25º domingo durante el Año - Ciclo BJesús atravesaba la Galilea junto con sus discípulos y no quería que nadie lo supiera, porque enseñaba y les decía: «El Hijo del hombre va a ser entregado en manos de los hombres; lo matarán y tres días después de su muerte, resucitará». Pero los discípulos no comprendían esto y temían hacerle preguntas. Llegaron a Cafarnaúm y, una vez que estuvieron en la casa, les preguntó: «¿De qué hablaban en el camino?». Ellos callaban, porque habían estado discutiendo sobre quién era el más grande. Entonces, sentándose, llamó a los Doce y les dijo: «El que quiere ser el primero, debe hacerse el último de todos y el servidor de todos». Después, tomando a un niño, lo puso en medio de ellos y, abrazándolo, les dijo: «El que recibe a uno de estos pequeños en mi Nombre, me recibe a mí, y el que me recibe, no es a mí al que recibe, sino a Aquél que me ha enviado».
Mc 9, 30-37
"... debe hacerse el último"
Esta última semana se ha visto envuelta de patriotismo y chilenidad con motivo de la celebración próxima de los 200 años de vida independiente de nuestro país.
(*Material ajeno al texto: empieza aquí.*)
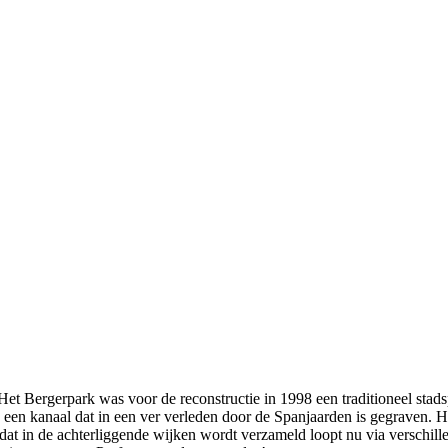
t Bergerpark was voor de reconstructie in 1998 een traditioneel stads
een kanaal dat in een ver verleden door de Spanjaarden is gegraven. He
at in de achterliggende wijken wordt verzameld loopt nu via verschille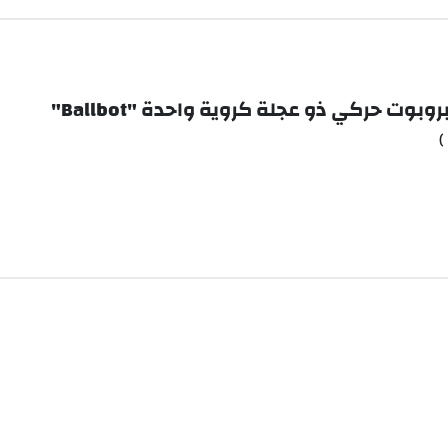
ت حركي ذو عجلة كروية واحدة "Ballbot"
)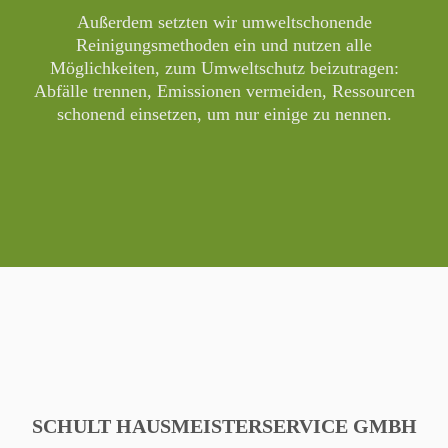
Außerdem setzten wir umweltschonende
Reinigungsmethoden ein und nutzen alle
Möglichkeiten, zum Umweltschutz beizutragen:
Abfälle trennen, Emissionen vermeiden, Ressourcen
schonend einsetzen, um nur einige zu nennen.
SCHULT HAUSMEISTERSERVICE GMBH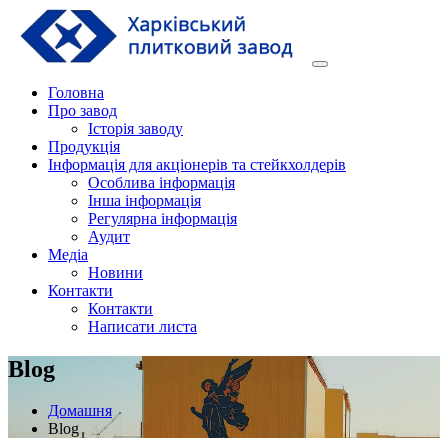
Перейти
до
вмісту
Головна
Про завод
Історія заводу
Продукція
Інформація для акціонерів та стейкхолдерів
Особлива інформація
Інша інформація
Регулярна інформація
Аудит
Медіа
Новини
Контакти
Контакти
Написати листа
Blog
Домашня
Blog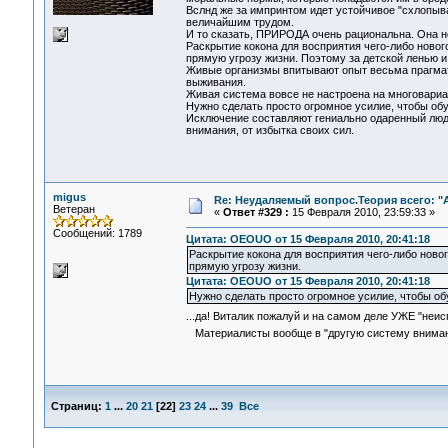
Вслнд же за импринтом идет устойчивое "схлопыван
величайшим трудом.
И то сказать, ПРИРОДА очень рациональна. Она не
Раскрытие кокона для восприятия чего-либо новог
прямую угрозу жизни. Поэтому за детской ленью и
Живые организмы впитывают опыт весьма прагмати
выживания.
Живая система вовсе не настроена на многовариа
Нужно сделать просто огромное усилие, чтобы обу
Исключение составляют гениально одаренный люд
внимания, от избытка своих сил.
migus
Re: Неудаляемый вопрос.Теория всего: "А
Ветеран
«
Ответ #329 :
15 Февраля 2010, 23:59:33 »
Сообщений: 1789
Цитата: OEOUO от 15 Февраля 2010, 20:41:18
Раскрытие кокона для восприятия чего-либо новог
прямую угрозу жизни.
Цитата: OEOUO от 15 Февраля 2010, 20:41:18
Нужно сделать просто огромное усилие, чтобы обу
...да! Виталик пожалуй и на самом деле УЖЕ "не
Материалисты вообще в "другую систему внимания"
Страниц:
1
...
20
21
[
22
]
23
24
...
39
Все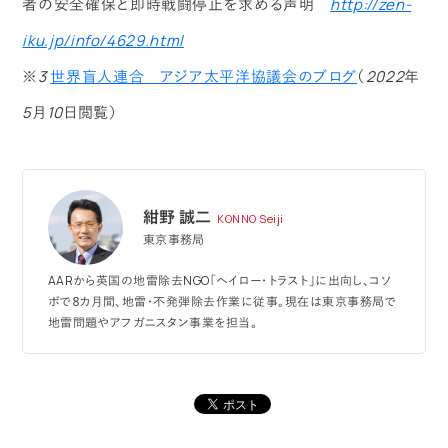
者の安全確保と即時戦闘停止を求める声明
http://zen-
iku.jp/info/4629.html
※3
世界盲人連合 アジア太平洋協議会のブログ
（2022年
5月10日閲覧）
紺野 誠二
KONNO Seiji
東京事務局
AARから英国の地雷除去NGO「ヘイロー・トラスト」に出向し、コソ
ボで８カ月間、地雷・不発弾除去作業に従事。現在は東京事務局で
地雷問題やアフガニスタン事業を担当。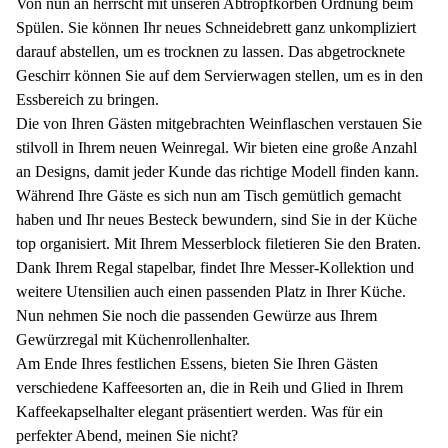
Von nun an herrscht mit unseren Abtropfkörben Ordnung beim
Spülen. Sie können Ihr neues Schneidebrett ganz unkompliziert
darauf abstellen, um es trocknen zu lassen. Das abgetrocknete
Geschirr können Sie auf dem Servierwagen stellen, um es in den
Essbereich zu bringen.
Die von Ihren Gästen mitgebrachten Weinflaschen verstauen Sie
stilvoll in Ihrem neuen Weinregal. Wir bieten eine große Anzahl
an Designs, damit jeder Kunde das richtige Modell finden kann.
Während Ihre Gäste es sich nun am Tisch gemütlich gemacht
haben und Ihr neues Besteck bewundern, sind Sie in der Küche
top organisiert. Mit Ihrem Messerblock filetieren Sie den Braten.
Dank Ihrem Regal stapelbar, findet Ihre Messer-Kollektion und
weitere Utensilien auch einen passenden Platz in Ihrer Küche.
Nun nehmen Sie noch die passenden Gewürze aus Ihrem
Gewürzregal mit Küchenrollenhalter.
Am Ende Ihres festlichen Essens, bieten Sie Ihren Gästen
verschiedene Kaffeesorten an, die in Reih und Glied in Ihrem
Kaffeekapselhalter elegant präsentiert werden. Was für ein
perfekter Abend, meinen Sie nicht?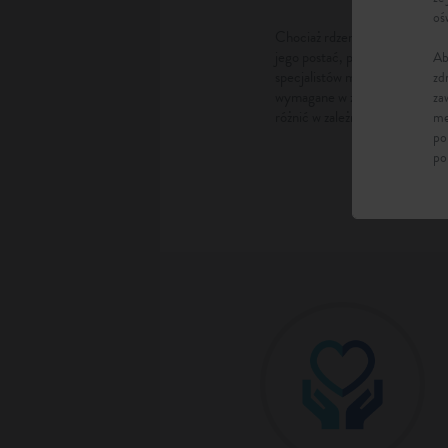
oś
Chociaż rdzeniowy zanik mięśn
jego postać, postępowanie, zwi
Ab
specjalistów mogą się znacznie 
zd
wymagane w zespole sprawując
za
różnić w zależności od indywid
me
po
po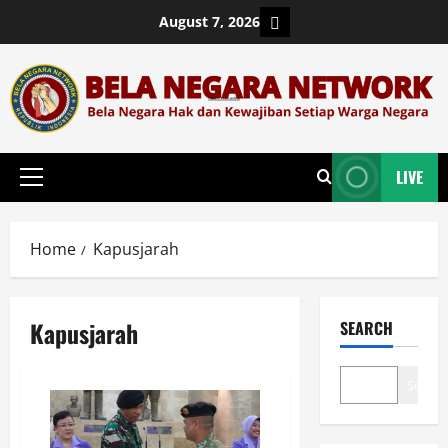
Skip
Login
August 7, 2026
to
content
LIVE
Primary
Menu
Home
Kapusjarah
Kapusjarah
SEARCH
Search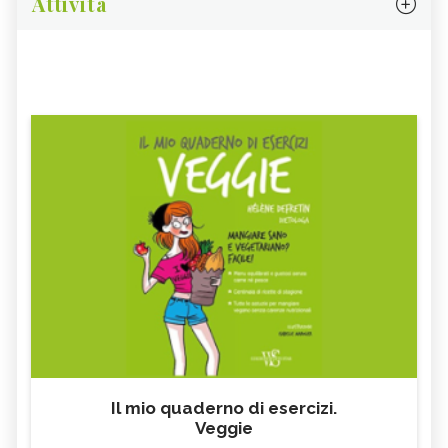
Attività
Il mio quaderno di esercizi.
Veggie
Muchos hemos participado en actividades que rescatan lo más rico de nuestra cultura e identidad, también muchos hemos oído las homilías de nuestro pastores que, a lo largo de todo Chile, han querido expresar en los respectivos Te Deum todas sus preocupaciones y sentimientos ante el desarrollo de la patria.
Pero, para rematar el final de estas celebraciones ha caído por coincidencia o gracia de Dios este Evangelio que cada vez que lo leemos nos mueve el piso y las entrañas, nuestra posición ante el Señor y el prójimo se ve desafiada por los cuestionamientos y la imagen que teníamos de nosotros se derrumba ante tanta exigencia.
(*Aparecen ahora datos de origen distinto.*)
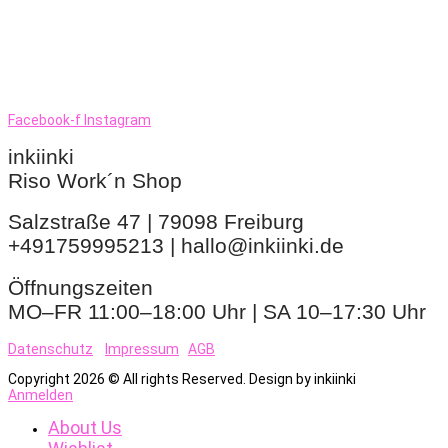
Facebook-f
Instagram
inkiinki
Riso Work´n Shop
Salzstraße 47 | 79098 Freiburg
+491759995213 | hallo@inkiinki.de
Öffnungszeiten
MO–FR 11:00–18:00 Uhr | SA 10–17:30 Uhr
Datenschutz
Impressum
AGB
Copyright 2026 © All rights Reserved. Design by inkiinki
Anmelden
About Us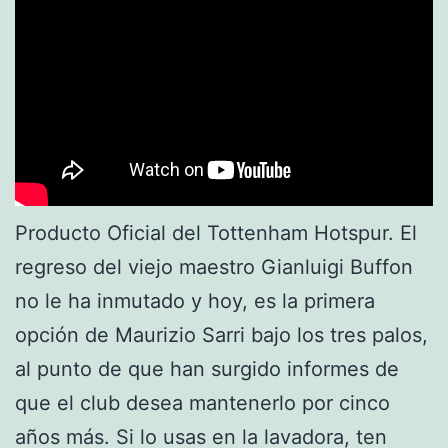
Producto Oficial del Tottenham Hotspur. El
regreso del viejo maestro Gianluigi Buffon
no le ha inmutado y hoy, es la primera
opción de Maurizio Sarri bajo los tres palos,
al punto de que han surgido informes de
que el club desea mantenerlo por cinco
años más. Si lo usas en la lavadora, ten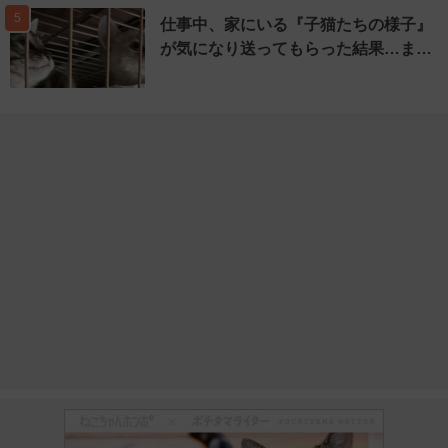
5
仕事中、家にいる『子猫たちの様子』
が気になり送ってもらった結果…ま…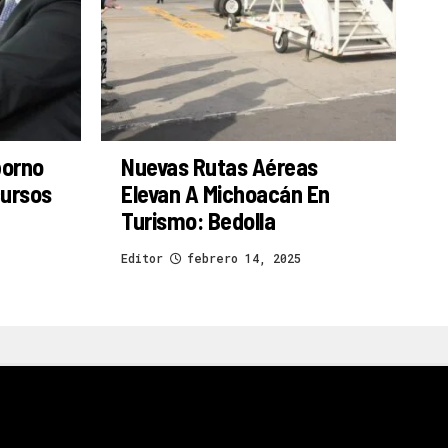
borno
Nuevas Rutas Aéreas
cursos
Elevan A Michoacán En
Turismo: Bedolla
Editor
febrero 14, 2025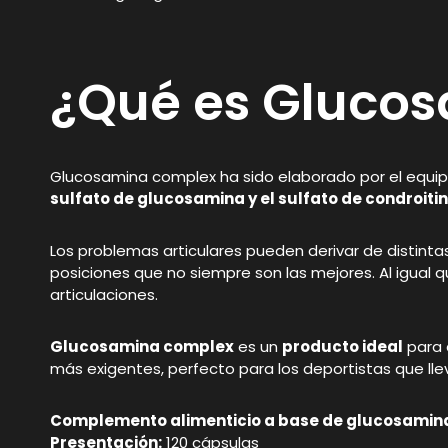
¿Qué es Gluco
Glucosamina complex ha sido elaborado por el equi
sulfato de glucosamina y el sulfato de condroitin
Los problemas articulares pueden derivar de distint
posiciones que no siempre son las mejores. Al igual 
articulaciones.
Glucosamina complex
es un
producto ideal
para 
más exigentes, perfecto para los deportistas que lle
Complemento alimenticio a base de glucosamin
Presentación:
120 cápsulas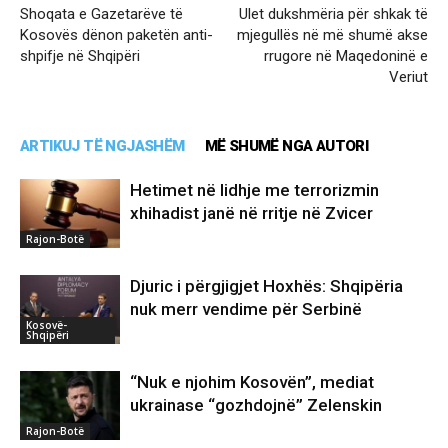
Shoqata e Gazetarëve të
Ulet dukshmëria për shkak të
Kosovës dënon paketën anti-
mjegullës në më shumë akse
shpifje në Shqipëri
rrugore në Maqedoninë e
Veriut
ARTIKUJ TË NGJASHËM
MË SHUMË NGA AUTORI
Hetimet në lidhje me terrorizmin
xhihadist janë në rritje në Zvicer
Rajon-Botë
Djuric i përgjigjet Hoxhës: Shqipëria
nuk merr vendime për Serbinë
Kosovë-
Shqipëri
“Nuk e njohim Kosovën”, mediat
ukrainase “gozhdojnë” Zelenskin
Rajon-Botë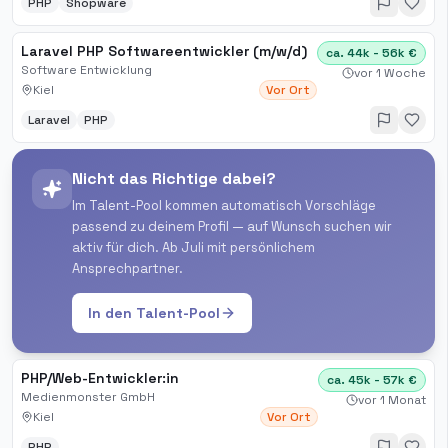
PHP
Shopware
Laravel PHP Softwareentwickler (m/w/d)
ca. 44k - 56k €
Software Entwicklung
vor 1 Woche
Kiel
Vor Ort
Laravel
PHP
Nicht das Richtige dabei?
Im Talent-Pool kommen automatisch Vorschläge
passend zu deinem Profil — auf Wunsch suchen wir
aktiv für dich. Ab Juli mit persönlichem
Ansprechpartner.
In den Talent-Pool
PHP/Web-Entwickler:in
ca. 45k - 57k €
Medienmonster GmbH
vor 1 Monat
Kiel
Vor Ort
PHP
Ser servidores no es tarea fácil. El servicio no es una "ayudadita" oportuna que salva en el momento, ni menos un favor obligatorio que nos hacemos unos con otros. El servicio corresponde de por medio una entrega generosa de nosotros, una aceptación y humillación ante los demás, una sumisión que solo Dios puede hacerla perfecta y un amor por el otro que hace que me olvide de mi mismo para ir en ayuda de los demás.
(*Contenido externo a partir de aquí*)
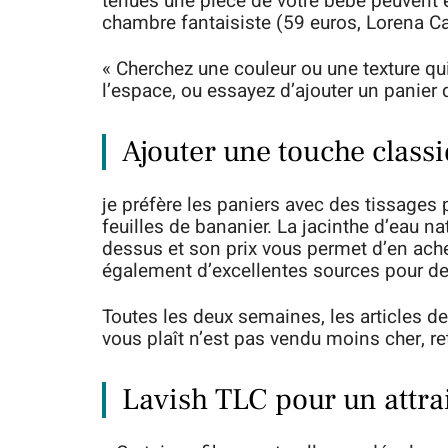
tenues une pièce de votre bébé peuvent 
chambre fantaisiste (59 euros, Lorena Ca
« Cherchez une couleur ou une texture qu
l’espace, ou essayez d’ajouter un panier q
Ajouter une touche classi
je préfère les paniers avec des tissages
feuilles de bananier. La jacinthe d’eau na
dessus et son prix vous permet d’en ache
également d’excellentes sources pour de
Toutes les deux semaines, les articles de
vous plaît n’est pas vendu moins cher, r
Lavish TLC pour un attra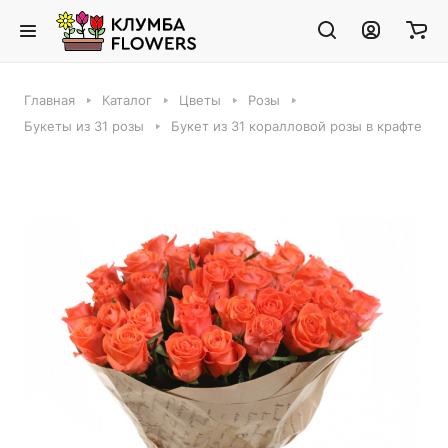
Главная
Каталог
Цветы
Розы
Букеты из 31 розы
Букет из 31 коралловой розы в крафте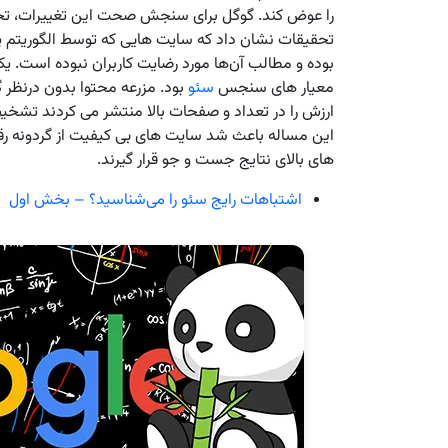
را عوض کند. گوگل برای سنجش صحت این تغییرات، تحقیقاتی
تحقیقات نشان داد که سایت‌ هایی که توسط الگوریتم پان
بوده و مطالب آن‌ها مورد رضایت کاربران نبوده است. یکی
معیار های سنجس
سئو
بود. مزرعه محتوا بدون درنظر 
ارزش را در تعداد و صفحات بالا منتشر می‌ کردند تشخیص
این مساله باعث شد سایت ‌های بی کیفیت از گردونه رق
های بالای نتایج جست و جو قرار گیرند.
اشتباهات رایج سئو را می‌شناسید؟ – بخش اول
Ser servidores es una exigencia de todos los bautizados, una forma de vida para los cristianos y un camino ha recorrer para los discípulos misioneros. No debemos estar como los apóstoles, discutiendo quien era más importante, sino ponernos al servicio unos con otros, para que la Iglesia sea servidora del mundo en el mundo.
Oremos para que nuestro Chile sea cada vez un país en servicio, donde todos podamos algún día sentarnos en una mesa común y compartir un mismo pan. De manera especial oremos por la campaña hacia el sillón presidencial que se desenvuelve durante estos meses, que sean los candidatos ejemplo de servicio a la comunidad y que no busquen quien es más importante o que acapara mas votos, sino que propongan realmente a este país medidas que se adecuen a las necesidades todos los chilenos y chilenas en servicio en el amor.